Am Strande saß ich neben einem noch jungen Manne von zartem und feinem Aussehen und stillem Wesen, der Verse las. Aber er las sie mit solcher Aufmerksamkeit, dass er nicht ein einziges Mal nach mir aufsah. Ich war etwas verwundert und fragte den Bademeister scheinbar unabsichtlich, wer dieser Herr wäre. Im Grunde lachte ich ein wenig über diesen Versleser; er schien mir für einen Mann etwas zurückgeblieben. Das ist ein Simpel, sagte ich mir. Nun wohl, liebe Tante, jetzt bin ich ganz entzückt von meinem Unbekannten. Denke dir, er hieß Sully Prudhomme. Ich kehrte um und setzte mich neben ihn, um ihn in aller Gemütsruhe betrachten zu können. Sein Gesicht hat vor allem einen starken Ausdruck von Ruhe und Feinheit. Da ihn jemand abholte, hörte ich auch seine Stimme; sie ist sanft und fast furchtsam. Der wird gewiss keine Roheiten ausposaunen, dachte ich, noch Frauen anrempeln, ohne sich zu entschuldigen. Er muss anders sein, als die Übrigen, aber kränklich und nervös. Diesen Winter werde ich sehen, dass er mir vorgestellt wird.
Ich weiß nichts mehr zu schreiben, liebe Tante, und schließe diesen Brief in Eile, da die Post bald abgeht. Ich küsse dir Hände und Wangen.
Deine treue Nichte
Bertha von X…
P. S. Zur Rechtfertigung der französischen Höflichkeit muss ich hinzusetzen, dass unsere Landsleute auf Reisen im Vergleich zu den schauderhaften Engländern wahre Muster von Höflichkeit sind. Denn Die scheinen in der Kutscherstube erzogen zu sein und geben sich alle Mühe, sich selbst nie und ihren Nachbarn stets zur Last zu fallen.
*
Les Fresnes, Sonnabend.
Meine liebe Kleine!
Vieles, was du mir da schriebst, hat Hand und Fuß, was freilich nicht verhindert, dass du unrecht hast. Früher war ich ganz wie du voll Ingrimm über die Unhöflichkeit der Männer gegen mich; später, als ich älter wurde, und meinen koketten Sinn verlor, und die Dinge betrachten lernte, wie sie sind, wurde mir klar, dass die Männer vielleicht nicht höflich, die Frauen dagegen immer von ausgesuchter Rücksichtslosigkeit sind.

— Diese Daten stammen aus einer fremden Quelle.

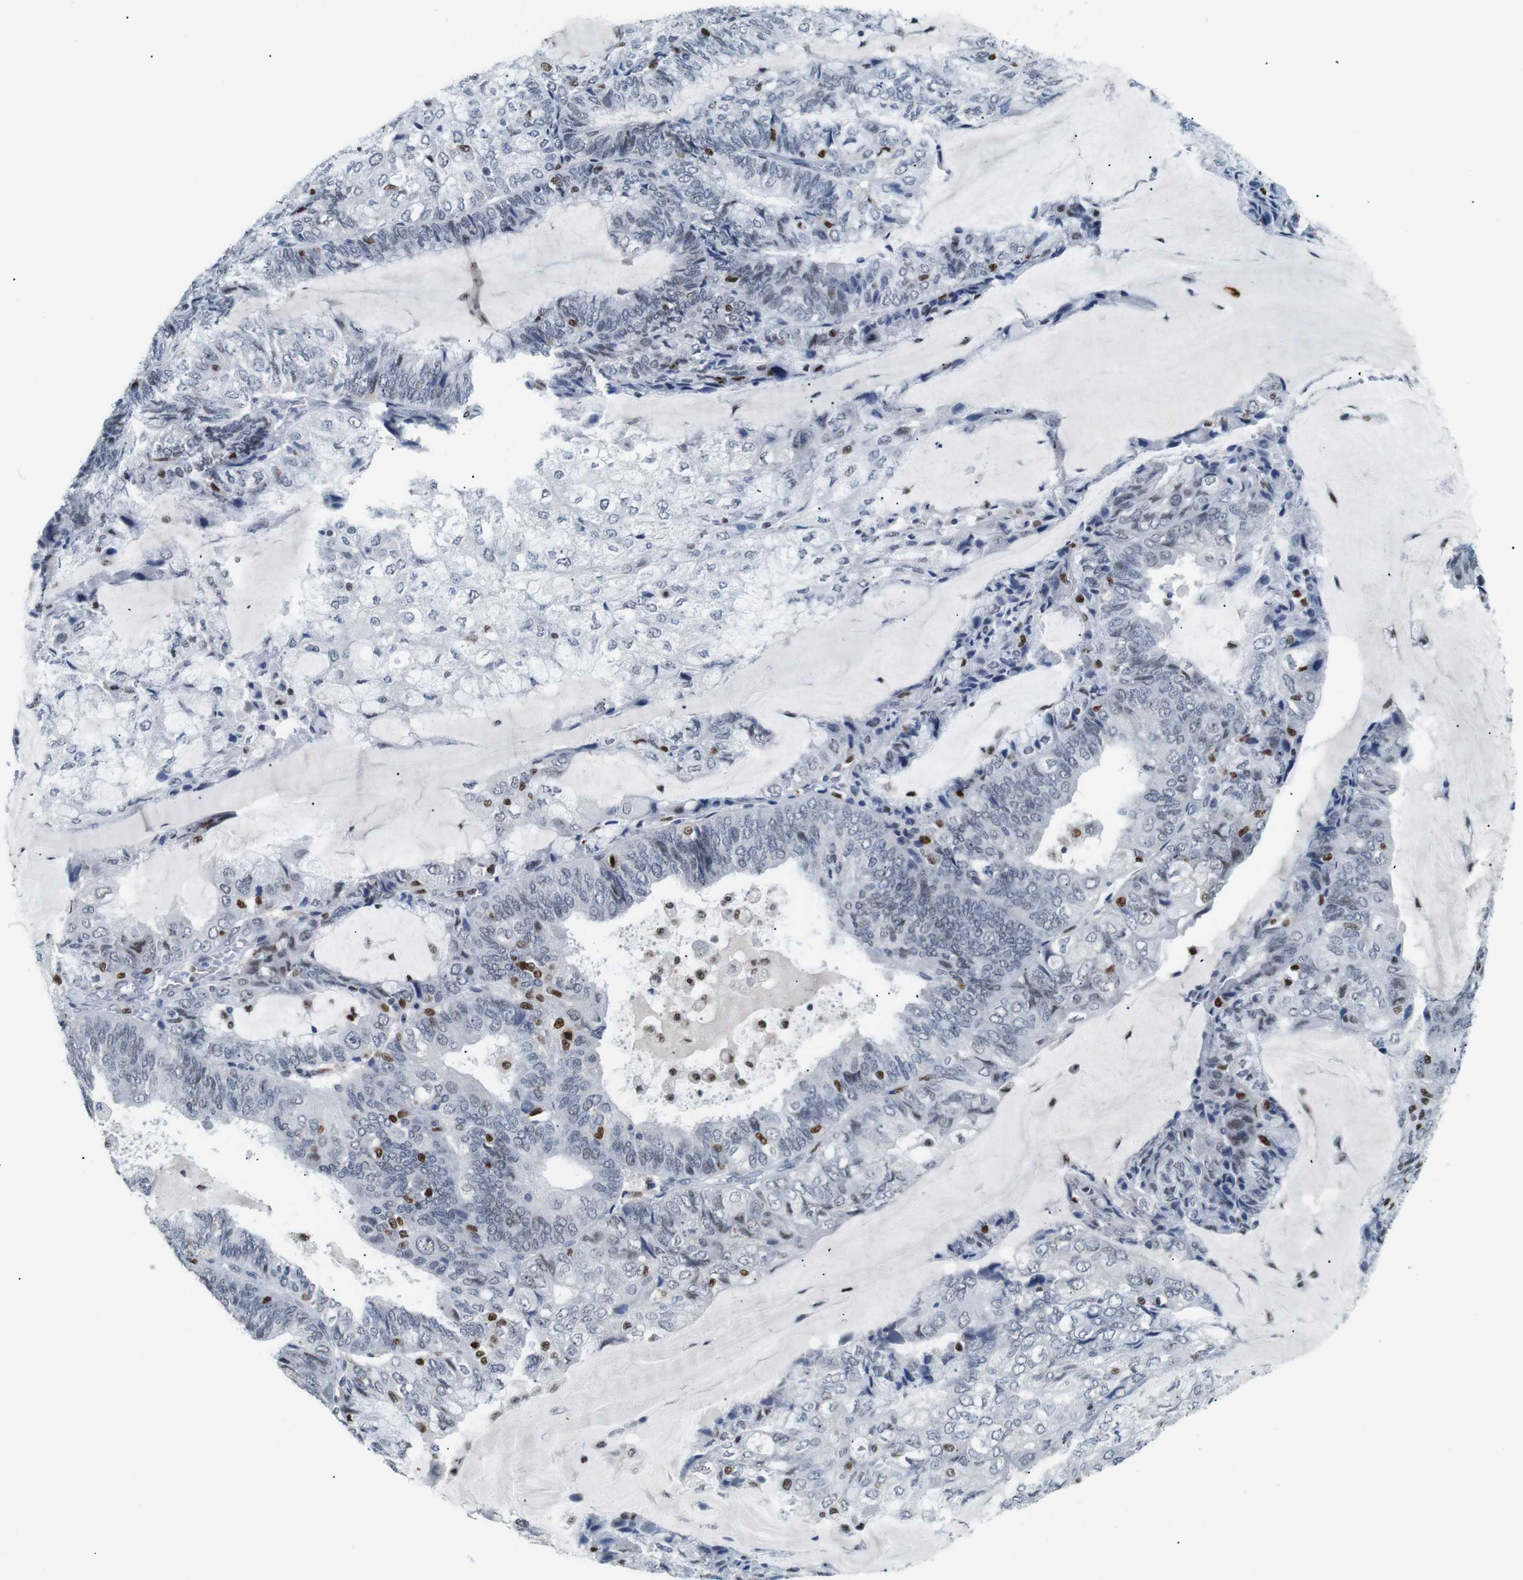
{"staining": {"intensity": "negative", "quantity": "none", "location": "none"}, "tissue": "endometrial cancer", "cell_type": "Tumor cells", "image_type": "cancer", "snomed": [{"axis": "morphology", "description": "Adenocarcinoma, NOS"}, {"axis": "topography", "description": "Endometrium"}], "caption": "Immunohistochemistry of human endometrial cancer (adenocarcinoma) exhibits no staining in tumor cells.", "gene": "IRF8", "patient": {"sex": "female", "age": 81}}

Wir glauben, uns sei alles erlaubt, meine Liebe, und wir glauben zugleich, dass man uns alles schuldig sei, und wir begehen am hellen lichten Tage tausend Unarten, die jenes Anstandsgefühles, von dem du sprichst, völlig baar sind.
Jetzt finde ich im Gegenteil, dass die Männer gegen uns – im Vergleich zu unserem Benehmen gegen sie – noch sehr rücksichtsvoll sind. Zuletzt, mein Täubchen, sind die Männer immer das, und müssen es sein, was wir aus ihnen machen. In einer Gesellschaft, in der die Frauen alle vornehme Damen wären, müssten die Männer alle zu Edelleuten werden. Mach nur die Augen auf und denke nach.